Pixel coordinate listings:
··········

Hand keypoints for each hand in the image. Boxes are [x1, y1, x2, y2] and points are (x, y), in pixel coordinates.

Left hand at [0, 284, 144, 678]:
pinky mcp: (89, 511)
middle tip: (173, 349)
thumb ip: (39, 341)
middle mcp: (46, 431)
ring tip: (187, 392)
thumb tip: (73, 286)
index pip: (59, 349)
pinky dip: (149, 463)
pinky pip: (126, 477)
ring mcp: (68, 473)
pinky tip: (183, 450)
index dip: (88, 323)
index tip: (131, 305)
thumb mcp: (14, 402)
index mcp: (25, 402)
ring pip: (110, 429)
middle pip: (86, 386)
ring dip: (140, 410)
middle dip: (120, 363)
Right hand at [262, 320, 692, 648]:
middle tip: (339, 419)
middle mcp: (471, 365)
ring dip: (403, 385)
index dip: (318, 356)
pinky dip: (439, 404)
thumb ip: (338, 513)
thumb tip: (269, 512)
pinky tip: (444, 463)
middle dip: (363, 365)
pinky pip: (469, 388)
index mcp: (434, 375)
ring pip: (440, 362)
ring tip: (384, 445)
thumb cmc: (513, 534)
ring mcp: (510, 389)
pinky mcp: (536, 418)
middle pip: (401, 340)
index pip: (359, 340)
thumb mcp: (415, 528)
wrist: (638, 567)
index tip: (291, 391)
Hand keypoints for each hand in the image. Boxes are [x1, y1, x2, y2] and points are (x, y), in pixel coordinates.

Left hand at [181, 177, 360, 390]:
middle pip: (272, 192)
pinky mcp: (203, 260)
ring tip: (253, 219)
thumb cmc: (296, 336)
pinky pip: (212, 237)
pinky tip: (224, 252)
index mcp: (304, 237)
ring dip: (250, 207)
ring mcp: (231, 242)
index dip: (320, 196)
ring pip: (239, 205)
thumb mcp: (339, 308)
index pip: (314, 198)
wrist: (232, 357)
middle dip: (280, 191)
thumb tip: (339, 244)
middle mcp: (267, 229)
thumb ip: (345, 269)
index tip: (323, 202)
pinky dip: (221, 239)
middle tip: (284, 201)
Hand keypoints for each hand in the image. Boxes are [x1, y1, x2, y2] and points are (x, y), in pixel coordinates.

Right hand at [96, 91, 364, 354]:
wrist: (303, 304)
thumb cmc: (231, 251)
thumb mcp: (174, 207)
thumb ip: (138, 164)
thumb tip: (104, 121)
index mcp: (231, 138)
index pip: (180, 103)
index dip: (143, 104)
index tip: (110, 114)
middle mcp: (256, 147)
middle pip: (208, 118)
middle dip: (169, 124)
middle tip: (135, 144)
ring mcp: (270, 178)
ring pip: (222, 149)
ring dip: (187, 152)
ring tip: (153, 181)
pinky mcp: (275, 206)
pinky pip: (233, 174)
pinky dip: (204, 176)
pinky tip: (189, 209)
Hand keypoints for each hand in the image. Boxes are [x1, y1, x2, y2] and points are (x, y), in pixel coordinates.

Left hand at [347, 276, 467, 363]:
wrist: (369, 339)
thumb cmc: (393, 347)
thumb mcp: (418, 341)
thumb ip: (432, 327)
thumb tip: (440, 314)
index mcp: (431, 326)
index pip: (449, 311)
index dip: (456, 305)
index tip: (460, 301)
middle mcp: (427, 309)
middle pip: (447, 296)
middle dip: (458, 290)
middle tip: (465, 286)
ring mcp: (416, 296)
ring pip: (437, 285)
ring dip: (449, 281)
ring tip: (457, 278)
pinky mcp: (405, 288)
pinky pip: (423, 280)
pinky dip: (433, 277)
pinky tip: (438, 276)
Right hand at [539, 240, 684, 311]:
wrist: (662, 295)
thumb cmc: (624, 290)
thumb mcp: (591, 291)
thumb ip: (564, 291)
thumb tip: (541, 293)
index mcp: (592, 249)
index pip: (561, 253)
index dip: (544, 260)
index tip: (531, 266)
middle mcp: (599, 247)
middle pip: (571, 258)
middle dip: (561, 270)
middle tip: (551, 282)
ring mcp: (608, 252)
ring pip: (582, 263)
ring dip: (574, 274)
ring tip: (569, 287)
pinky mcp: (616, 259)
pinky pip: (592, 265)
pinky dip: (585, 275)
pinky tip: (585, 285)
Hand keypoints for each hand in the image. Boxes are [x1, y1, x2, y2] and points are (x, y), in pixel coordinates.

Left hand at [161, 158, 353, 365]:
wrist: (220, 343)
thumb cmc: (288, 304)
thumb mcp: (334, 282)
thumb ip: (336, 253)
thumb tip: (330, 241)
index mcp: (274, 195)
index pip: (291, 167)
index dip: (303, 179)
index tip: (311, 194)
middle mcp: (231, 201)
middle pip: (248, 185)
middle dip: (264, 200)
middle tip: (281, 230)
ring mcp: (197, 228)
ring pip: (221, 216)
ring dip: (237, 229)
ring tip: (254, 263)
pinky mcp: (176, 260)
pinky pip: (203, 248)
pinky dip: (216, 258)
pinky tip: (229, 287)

··········

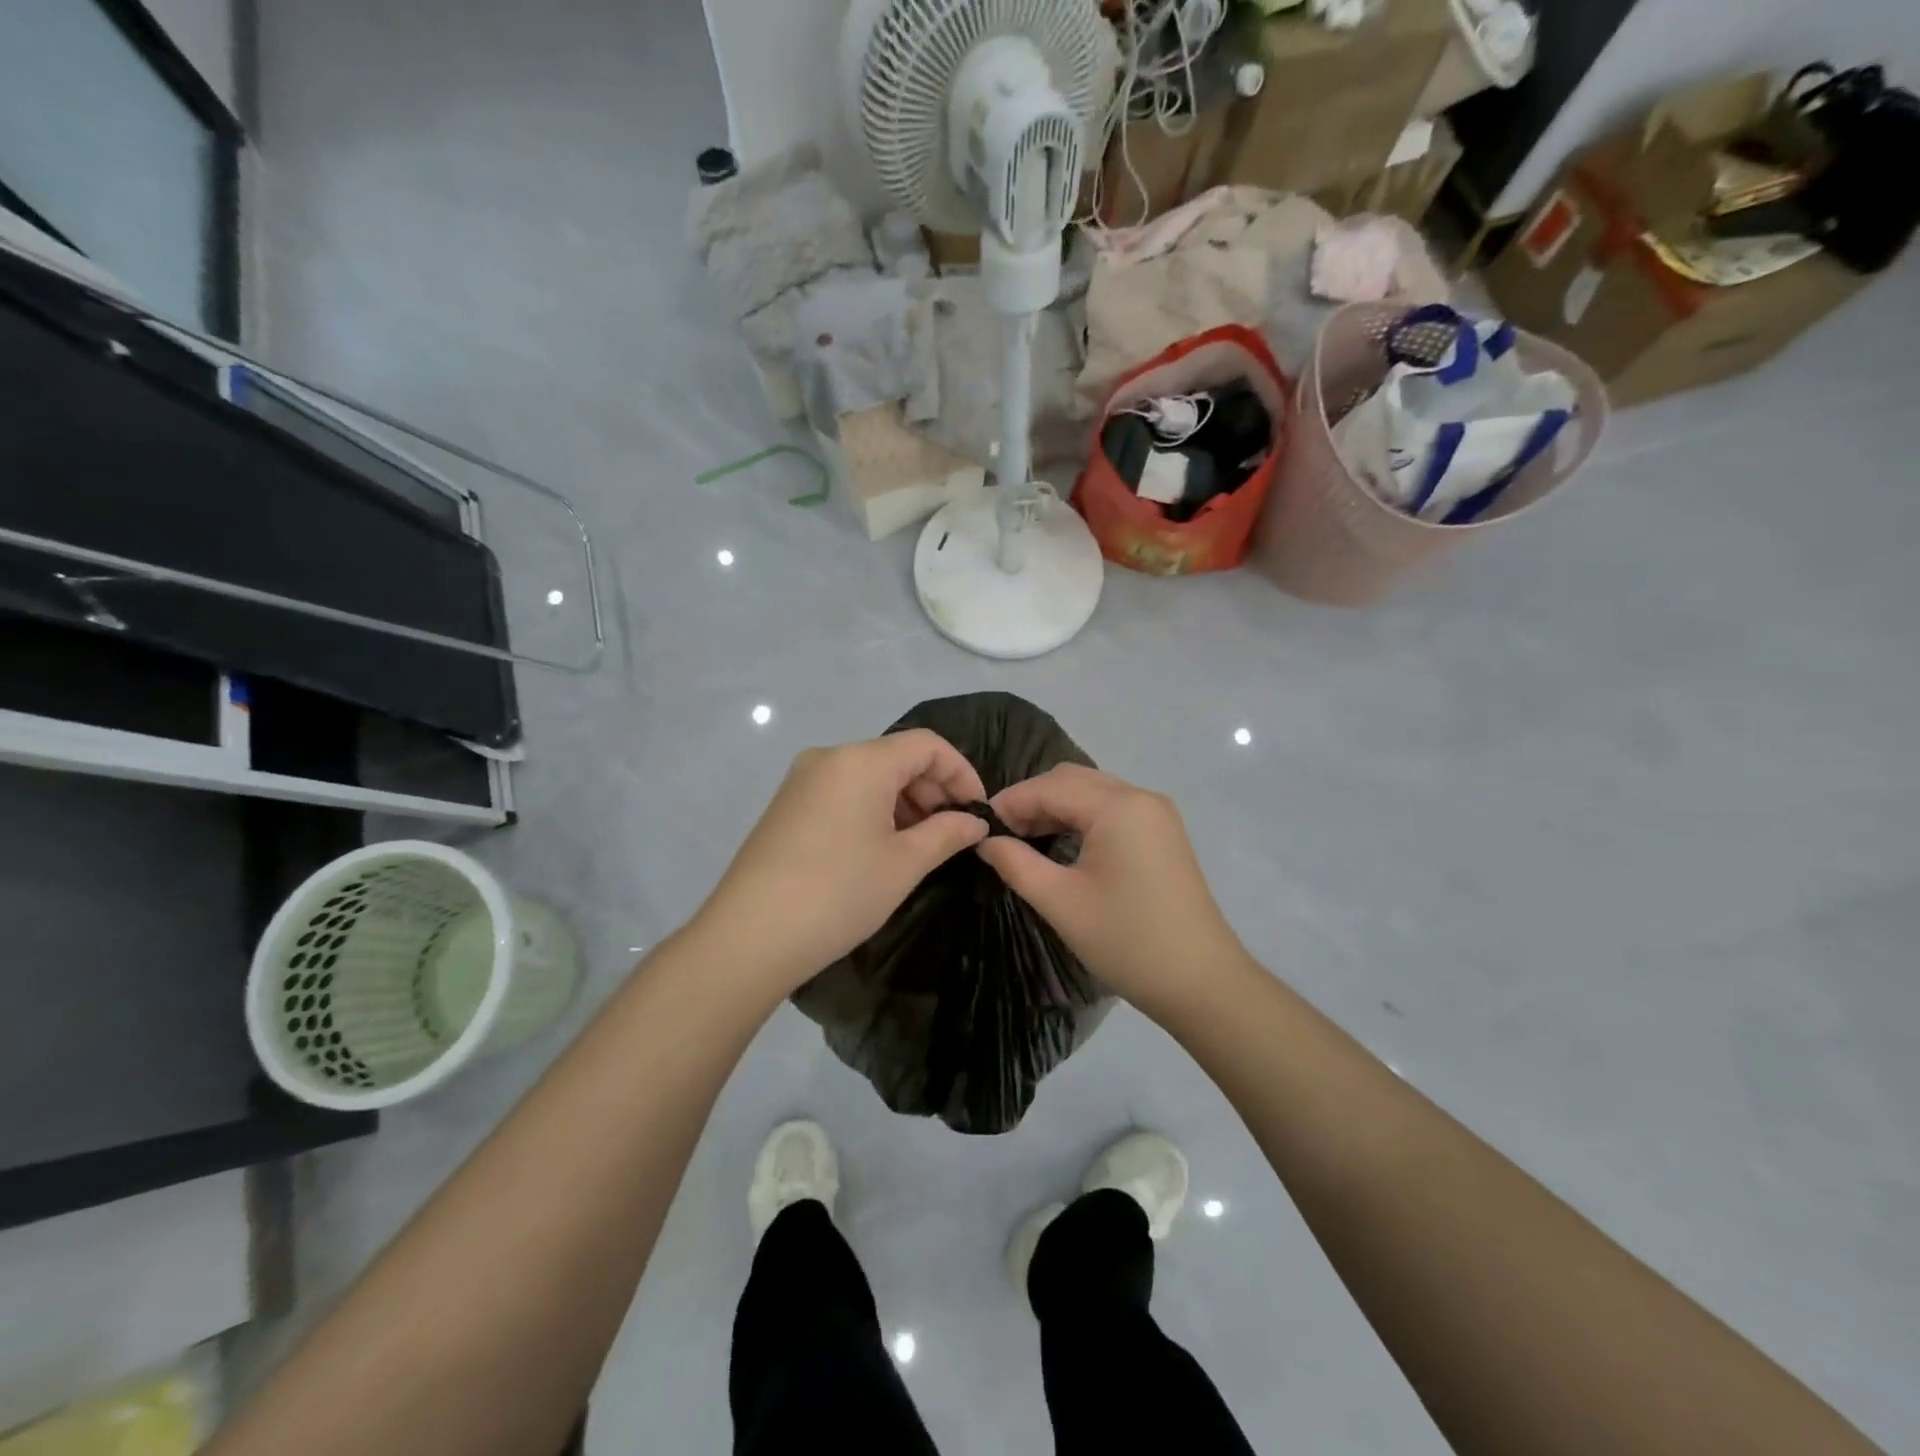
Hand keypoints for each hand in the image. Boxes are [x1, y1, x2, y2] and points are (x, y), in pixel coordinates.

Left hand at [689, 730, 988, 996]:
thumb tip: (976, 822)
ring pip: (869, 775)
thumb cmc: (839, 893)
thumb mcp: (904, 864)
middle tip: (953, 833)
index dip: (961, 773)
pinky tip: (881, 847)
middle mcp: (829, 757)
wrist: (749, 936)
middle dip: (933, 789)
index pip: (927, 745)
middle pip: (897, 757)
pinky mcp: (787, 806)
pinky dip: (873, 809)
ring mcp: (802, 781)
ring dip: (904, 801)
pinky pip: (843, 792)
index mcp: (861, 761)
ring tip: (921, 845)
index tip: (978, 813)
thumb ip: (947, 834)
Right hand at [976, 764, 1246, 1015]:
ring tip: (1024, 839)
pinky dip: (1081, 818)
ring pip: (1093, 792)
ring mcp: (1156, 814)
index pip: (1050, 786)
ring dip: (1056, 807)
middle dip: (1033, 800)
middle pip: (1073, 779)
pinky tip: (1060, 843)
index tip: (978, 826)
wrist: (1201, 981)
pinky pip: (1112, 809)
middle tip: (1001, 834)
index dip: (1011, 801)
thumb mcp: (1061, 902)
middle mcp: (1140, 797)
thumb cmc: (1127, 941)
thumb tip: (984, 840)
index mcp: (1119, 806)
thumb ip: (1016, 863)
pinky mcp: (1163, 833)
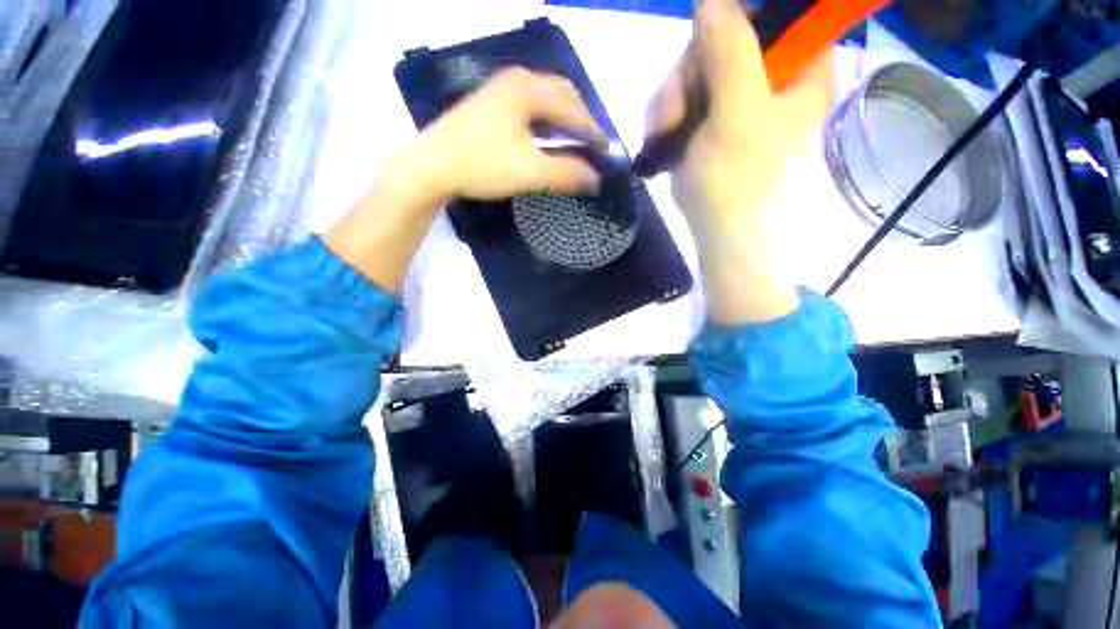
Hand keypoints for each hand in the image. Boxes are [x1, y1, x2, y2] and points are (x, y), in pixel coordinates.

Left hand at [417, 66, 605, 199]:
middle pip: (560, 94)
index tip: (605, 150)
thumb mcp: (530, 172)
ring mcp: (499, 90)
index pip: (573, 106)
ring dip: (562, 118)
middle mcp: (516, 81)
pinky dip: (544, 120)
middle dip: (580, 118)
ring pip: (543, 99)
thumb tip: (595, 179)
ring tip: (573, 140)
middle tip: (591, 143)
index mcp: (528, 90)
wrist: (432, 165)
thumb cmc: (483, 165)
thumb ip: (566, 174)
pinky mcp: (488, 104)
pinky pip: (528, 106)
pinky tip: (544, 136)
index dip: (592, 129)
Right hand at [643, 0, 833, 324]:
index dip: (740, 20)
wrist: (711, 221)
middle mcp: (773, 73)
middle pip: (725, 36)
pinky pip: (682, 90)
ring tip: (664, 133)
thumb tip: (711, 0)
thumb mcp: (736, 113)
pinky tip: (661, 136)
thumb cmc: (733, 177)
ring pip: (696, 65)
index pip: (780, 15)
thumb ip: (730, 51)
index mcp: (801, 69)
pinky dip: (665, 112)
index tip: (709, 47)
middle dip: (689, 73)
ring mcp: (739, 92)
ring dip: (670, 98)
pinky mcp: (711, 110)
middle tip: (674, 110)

··········

## WHAT THE TASK ASKS
Among the entries above, find the line with "thumb cmc: (288, 304)" and the line with "ring mcp: (197, 228)"; give again exactly these two lines and all lines between them.

## WRITTEN ANSWER
thumb cmc: (288, 304)
thumb mcp: (334, 282)
thumb ip: (336, 253)
thumb tip: (330, 241)
index mcp: (274, 195)
index pip: (291, 167)
index dip: (303, 179)
index tip: (311, 194)
middle mcp: (231, 201)
middle pip: (248, 185)
middle dip: (264, 200)
middle tip: (281, 230)
ring mcp: (197, 228)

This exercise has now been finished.